Letter to the Editor: What Delaware needs is criminal accountability, not more gun laws


In response to the letter from Rich Wieland (“Delaware needs to do more about gun safety”), May 2), I offer the following. Mark Twain, in 1907, is often attributed with the following: “There are three kinds of lies: lies, damned lies, and statistics.” The numbers used by Mr. Wieland are just statistics that don’t show the truth.

How about some facts?

First, Mr. Wieland states that, according to the National Rifle Association, Delaware is one of the “easiest” states in which to purchase a firearm. What does he mean? Every firearm purchase, with a few exceptions for those that are law enforcement or concealed carry permit holders, have to have a federally mandated background check done. Further, last year, the Delaware State Sportsmen’s Association was fundamentally involved in getting an enhanced background check system instituted here in Delaware. It is called the Firearm Transaction Approval Program. Even though the governor and certain Democrats took credit for the program, the bill was actually written by the association at the request of Sen. Gerald Hocker, R-Ocean View. Bottom line: Delaware’s process is not easy.

The state of Delaware’s Statistical Analysis Center each year publishes a report entitled “Crime in Delaware.” The report is readily available from their website. So let’s look into some of the facts that the state of Delaware reports.

A portion of the report deals with the number of shootings in Delaware for each year. Since most of us live in Delaware, let’s stick to what is happening in our own backyard and not the rest of the country. The total number of shootings includes homicides. First, let me say that I am not disputing Mr. Wieland’s numbers; however, I would really like to see where he is getting them from. Not sure if he is including suicides in the gun death percentage, but, if he is, that skews the numbers and is extremely misleading. In 2011, there were 48 homicides; in 2019, there were almost 40. Since Mr. Wieland does not provide the breakdown of the gun deaths, I suspect I might be correct in believing he is including suicides. Not sure where he got his numbers, but I can guess they are coming from groups such as Moms Demand Action and Everytown for Gun Safety.

Back to the truth. In 2011, there were 149 shooting incidents reported. This resulted in the injury or death of 158 victims. Interestingly, over 50% occurred in the city of Wilmington. There were 210 suspects implicated. Seventy-three suspects were arrested.
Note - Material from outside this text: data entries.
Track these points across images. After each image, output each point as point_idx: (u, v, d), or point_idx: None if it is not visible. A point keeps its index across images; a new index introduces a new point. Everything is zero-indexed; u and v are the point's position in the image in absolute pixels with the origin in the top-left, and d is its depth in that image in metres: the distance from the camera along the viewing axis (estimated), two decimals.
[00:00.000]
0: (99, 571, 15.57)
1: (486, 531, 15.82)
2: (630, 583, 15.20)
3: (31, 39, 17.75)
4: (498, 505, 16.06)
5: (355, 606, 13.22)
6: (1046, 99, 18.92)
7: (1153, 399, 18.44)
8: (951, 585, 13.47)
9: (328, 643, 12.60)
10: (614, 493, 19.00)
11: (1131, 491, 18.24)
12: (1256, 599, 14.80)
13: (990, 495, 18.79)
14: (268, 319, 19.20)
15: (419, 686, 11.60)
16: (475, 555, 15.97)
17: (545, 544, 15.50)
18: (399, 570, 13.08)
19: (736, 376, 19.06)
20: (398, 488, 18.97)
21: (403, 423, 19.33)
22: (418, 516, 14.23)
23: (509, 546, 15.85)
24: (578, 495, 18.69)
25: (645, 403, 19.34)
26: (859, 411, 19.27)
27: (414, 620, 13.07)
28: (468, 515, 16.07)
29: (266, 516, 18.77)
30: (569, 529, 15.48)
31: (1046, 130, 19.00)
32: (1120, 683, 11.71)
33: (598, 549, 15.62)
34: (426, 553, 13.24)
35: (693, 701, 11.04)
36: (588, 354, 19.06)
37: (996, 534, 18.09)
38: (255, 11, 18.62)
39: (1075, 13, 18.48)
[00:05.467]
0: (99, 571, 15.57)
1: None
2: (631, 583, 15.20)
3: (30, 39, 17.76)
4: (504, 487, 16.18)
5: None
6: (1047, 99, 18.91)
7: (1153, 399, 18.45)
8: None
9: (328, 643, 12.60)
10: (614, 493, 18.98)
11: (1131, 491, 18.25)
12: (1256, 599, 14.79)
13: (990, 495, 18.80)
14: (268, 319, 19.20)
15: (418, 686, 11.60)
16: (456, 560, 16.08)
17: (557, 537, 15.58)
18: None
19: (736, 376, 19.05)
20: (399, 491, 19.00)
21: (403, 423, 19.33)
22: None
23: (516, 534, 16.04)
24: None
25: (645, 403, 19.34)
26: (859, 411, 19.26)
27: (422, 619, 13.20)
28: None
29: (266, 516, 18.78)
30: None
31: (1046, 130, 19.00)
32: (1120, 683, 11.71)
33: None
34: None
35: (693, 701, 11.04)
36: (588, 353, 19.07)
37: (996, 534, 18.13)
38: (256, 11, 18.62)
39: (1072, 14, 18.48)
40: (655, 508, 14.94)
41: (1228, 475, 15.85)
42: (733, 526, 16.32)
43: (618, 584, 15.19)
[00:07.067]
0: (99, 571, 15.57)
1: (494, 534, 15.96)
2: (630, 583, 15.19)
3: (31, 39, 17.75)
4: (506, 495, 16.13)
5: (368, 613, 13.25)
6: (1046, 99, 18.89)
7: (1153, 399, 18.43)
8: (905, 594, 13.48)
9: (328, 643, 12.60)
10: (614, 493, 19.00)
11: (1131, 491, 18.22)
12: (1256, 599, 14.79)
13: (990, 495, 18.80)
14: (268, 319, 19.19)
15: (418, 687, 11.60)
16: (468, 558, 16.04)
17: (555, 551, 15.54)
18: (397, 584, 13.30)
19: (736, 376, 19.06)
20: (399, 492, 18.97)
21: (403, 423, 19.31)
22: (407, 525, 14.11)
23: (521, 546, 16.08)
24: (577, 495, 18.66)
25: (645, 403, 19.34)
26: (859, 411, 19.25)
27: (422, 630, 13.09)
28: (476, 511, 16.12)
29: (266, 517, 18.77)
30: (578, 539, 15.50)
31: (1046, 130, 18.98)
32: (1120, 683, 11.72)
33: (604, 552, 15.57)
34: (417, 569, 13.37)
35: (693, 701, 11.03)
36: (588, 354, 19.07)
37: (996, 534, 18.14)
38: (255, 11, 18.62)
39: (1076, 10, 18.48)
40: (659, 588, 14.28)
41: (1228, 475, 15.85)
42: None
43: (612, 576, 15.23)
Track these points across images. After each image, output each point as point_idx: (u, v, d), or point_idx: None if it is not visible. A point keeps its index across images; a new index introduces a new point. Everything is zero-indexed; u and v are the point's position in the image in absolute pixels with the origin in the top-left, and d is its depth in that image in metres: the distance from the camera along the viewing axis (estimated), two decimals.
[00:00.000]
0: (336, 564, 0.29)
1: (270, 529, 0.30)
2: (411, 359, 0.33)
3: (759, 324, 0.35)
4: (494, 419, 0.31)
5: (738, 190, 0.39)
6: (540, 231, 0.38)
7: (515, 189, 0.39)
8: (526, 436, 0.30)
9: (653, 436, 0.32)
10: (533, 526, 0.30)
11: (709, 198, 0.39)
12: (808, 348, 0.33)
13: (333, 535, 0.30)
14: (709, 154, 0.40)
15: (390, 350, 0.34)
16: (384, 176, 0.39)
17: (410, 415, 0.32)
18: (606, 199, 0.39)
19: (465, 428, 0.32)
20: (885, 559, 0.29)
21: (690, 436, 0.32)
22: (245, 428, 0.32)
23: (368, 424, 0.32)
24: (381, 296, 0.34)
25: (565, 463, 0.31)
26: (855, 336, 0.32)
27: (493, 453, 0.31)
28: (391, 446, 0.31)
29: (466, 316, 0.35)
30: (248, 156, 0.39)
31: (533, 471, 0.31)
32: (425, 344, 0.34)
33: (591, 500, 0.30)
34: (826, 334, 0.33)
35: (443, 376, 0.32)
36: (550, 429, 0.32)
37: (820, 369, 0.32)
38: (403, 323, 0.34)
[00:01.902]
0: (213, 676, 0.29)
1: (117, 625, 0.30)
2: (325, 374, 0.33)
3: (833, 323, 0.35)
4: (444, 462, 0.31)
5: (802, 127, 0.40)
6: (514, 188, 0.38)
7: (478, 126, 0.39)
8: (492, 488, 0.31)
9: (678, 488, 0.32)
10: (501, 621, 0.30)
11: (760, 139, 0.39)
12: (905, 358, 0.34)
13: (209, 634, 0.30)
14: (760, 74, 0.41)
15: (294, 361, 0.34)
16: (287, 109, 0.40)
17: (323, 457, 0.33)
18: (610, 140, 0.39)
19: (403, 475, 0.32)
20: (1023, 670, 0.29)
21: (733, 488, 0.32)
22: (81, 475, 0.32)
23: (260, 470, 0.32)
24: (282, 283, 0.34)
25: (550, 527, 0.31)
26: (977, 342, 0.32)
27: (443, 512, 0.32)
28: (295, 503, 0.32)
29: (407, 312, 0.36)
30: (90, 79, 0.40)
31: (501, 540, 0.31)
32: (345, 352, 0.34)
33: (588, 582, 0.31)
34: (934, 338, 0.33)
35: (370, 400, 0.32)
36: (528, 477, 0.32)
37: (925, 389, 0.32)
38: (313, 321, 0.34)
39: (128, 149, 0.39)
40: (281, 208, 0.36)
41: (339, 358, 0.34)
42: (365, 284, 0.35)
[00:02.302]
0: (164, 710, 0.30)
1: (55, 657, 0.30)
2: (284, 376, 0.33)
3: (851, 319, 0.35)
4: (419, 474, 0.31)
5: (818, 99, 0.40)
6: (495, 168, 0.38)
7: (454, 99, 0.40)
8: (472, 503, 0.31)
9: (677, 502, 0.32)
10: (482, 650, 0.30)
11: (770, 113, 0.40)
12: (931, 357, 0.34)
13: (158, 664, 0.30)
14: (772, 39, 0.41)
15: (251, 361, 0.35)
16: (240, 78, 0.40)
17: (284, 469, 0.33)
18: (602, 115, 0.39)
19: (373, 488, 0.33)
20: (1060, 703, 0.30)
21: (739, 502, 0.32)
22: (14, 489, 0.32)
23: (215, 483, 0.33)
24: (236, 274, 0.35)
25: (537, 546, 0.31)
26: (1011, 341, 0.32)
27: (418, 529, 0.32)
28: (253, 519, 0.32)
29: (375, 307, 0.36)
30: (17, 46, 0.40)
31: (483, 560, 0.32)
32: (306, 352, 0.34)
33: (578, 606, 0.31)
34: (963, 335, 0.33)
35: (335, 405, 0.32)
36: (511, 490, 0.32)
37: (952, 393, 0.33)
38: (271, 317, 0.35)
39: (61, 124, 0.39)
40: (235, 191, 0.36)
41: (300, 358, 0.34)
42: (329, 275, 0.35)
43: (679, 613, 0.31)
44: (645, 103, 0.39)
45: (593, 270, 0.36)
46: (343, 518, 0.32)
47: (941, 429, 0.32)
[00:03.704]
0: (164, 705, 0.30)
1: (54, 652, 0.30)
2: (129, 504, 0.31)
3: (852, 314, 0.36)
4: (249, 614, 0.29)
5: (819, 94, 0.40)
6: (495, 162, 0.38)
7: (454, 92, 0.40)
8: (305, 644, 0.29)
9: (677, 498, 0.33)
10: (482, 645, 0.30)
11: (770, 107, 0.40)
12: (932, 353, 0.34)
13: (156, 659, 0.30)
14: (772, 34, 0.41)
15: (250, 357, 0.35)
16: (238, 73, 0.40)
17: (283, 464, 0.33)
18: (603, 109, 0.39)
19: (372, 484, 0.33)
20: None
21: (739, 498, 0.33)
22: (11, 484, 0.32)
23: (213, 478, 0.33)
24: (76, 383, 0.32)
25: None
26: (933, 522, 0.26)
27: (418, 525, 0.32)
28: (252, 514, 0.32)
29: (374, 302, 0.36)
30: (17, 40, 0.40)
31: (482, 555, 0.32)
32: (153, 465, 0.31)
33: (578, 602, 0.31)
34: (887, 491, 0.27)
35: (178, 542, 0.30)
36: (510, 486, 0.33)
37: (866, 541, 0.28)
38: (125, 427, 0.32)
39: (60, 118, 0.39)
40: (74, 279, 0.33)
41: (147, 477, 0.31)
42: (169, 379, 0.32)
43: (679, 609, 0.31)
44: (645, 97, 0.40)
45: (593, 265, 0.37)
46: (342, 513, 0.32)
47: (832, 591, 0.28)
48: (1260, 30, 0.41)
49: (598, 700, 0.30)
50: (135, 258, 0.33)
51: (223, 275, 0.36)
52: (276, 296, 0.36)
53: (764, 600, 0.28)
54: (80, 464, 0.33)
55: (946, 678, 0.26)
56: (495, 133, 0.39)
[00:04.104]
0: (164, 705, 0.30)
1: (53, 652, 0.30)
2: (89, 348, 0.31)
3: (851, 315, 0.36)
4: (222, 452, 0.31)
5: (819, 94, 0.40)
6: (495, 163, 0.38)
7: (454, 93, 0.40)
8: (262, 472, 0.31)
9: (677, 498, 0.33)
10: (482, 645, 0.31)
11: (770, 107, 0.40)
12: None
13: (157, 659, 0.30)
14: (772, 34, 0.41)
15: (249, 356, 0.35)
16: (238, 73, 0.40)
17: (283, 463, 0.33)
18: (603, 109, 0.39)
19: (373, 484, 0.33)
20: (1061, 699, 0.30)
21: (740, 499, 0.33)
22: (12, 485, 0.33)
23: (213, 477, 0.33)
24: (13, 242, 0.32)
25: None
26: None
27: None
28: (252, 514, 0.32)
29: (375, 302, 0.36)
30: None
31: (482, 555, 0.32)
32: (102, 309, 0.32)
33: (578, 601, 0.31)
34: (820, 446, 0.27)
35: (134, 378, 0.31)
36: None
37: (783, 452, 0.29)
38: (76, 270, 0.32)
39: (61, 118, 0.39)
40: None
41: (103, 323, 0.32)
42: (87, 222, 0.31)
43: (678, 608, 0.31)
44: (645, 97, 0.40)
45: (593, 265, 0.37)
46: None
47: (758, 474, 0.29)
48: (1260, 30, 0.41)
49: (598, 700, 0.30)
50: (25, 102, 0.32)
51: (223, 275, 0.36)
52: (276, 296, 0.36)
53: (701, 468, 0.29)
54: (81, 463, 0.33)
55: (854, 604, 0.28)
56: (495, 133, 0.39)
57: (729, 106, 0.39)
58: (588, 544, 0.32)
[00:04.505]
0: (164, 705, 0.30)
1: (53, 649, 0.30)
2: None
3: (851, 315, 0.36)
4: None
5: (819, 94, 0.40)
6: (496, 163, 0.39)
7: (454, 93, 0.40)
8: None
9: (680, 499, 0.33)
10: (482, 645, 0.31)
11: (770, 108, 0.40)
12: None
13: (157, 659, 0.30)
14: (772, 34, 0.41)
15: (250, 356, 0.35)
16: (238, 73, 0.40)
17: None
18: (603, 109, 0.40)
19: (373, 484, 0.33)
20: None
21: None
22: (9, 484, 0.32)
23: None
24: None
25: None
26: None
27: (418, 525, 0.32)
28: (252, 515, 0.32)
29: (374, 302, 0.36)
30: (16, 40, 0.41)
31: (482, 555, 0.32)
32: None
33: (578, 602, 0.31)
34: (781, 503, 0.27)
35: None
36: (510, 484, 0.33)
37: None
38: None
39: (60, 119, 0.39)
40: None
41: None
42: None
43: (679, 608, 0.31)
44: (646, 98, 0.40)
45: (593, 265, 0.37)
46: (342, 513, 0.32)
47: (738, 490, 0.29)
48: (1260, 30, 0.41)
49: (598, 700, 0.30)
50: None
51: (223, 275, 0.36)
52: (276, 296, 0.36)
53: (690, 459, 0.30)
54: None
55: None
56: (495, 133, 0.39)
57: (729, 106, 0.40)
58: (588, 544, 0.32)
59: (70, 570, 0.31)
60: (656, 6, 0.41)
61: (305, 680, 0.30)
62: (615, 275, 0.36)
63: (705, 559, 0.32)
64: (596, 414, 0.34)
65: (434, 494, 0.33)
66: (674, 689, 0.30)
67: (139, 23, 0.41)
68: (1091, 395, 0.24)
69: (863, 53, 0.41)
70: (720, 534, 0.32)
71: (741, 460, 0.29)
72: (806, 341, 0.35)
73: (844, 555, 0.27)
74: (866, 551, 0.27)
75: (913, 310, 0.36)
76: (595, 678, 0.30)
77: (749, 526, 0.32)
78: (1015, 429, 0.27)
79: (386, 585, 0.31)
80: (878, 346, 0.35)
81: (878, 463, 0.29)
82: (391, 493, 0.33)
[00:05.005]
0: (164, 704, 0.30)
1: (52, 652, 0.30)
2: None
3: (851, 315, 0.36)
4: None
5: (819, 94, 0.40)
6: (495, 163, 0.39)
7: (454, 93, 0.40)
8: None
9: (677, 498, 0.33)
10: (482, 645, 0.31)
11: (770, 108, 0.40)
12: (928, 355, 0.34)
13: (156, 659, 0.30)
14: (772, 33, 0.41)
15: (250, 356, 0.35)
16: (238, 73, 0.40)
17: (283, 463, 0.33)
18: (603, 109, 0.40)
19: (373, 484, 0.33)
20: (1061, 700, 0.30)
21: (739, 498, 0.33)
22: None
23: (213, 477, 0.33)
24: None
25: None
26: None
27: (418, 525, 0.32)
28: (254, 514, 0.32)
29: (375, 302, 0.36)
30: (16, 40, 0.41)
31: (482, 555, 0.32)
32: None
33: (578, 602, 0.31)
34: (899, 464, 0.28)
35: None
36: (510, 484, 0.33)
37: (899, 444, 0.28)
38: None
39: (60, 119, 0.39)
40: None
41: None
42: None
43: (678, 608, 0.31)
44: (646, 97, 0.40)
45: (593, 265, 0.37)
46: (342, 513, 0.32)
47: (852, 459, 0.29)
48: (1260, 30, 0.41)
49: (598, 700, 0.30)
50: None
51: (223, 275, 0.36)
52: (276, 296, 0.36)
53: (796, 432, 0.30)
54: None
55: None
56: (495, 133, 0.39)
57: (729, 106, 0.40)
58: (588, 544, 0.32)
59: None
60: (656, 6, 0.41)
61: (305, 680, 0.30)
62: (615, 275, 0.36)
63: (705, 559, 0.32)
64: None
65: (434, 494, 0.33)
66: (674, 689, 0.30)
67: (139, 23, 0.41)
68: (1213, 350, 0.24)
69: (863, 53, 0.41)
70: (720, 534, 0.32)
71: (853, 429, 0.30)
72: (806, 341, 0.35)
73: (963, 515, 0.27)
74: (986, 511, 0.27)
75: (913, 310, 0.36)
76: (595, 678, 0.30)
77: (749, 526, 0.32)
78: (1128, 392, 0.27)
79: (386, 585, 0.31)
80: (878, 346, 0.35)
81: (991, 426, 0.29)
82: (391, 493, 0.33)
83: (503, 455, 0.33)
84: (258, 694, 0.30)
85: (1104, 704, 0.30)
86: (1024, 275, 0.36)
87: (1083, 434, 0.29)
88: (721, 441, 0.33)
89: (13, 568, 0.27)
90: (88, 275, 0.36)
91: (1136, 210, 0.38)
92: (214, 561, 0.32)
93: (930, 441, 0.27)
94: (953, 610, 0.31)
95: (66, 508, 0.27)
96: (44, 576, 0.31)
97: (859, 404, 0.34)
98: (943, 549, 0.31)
Here’s the really interesting part — 85.9% of the known suspects and 70.9% of the victims had prior arrest histories in Delaware. What kind of arrest histories? For the sake of brevity, I will only list these categories — 45.1% of the suspects and 32.3% of the victims had prior felony arrests for weapon-related offenses.

Fast-forward to 2019, the last year the figures are available. There were 173 shooting incidents reported. Interestingly, in over 56% of the incidents, no suspects were identified. Of the known suspects, 93.1% of them and 87.5% of the victims had prior felony arrests in Delaware. Of those, 62.8% of the suspects and 54.3% of the victims had prior felony weapon arrests.

What does that have to say about the gun violence here in Delaware? Plainly speaking, it is bad guys shooting bad guys. Over 80% of the violent crime that occurs is in urban areas and is directly related to drugs and gangs.

Delaware legislators do need to take action, but that action should not infringe on the rights of law-abiding citizens to exercise their right to keep and bear arms under both Delaware’s Constitution and the U.S. Constitution.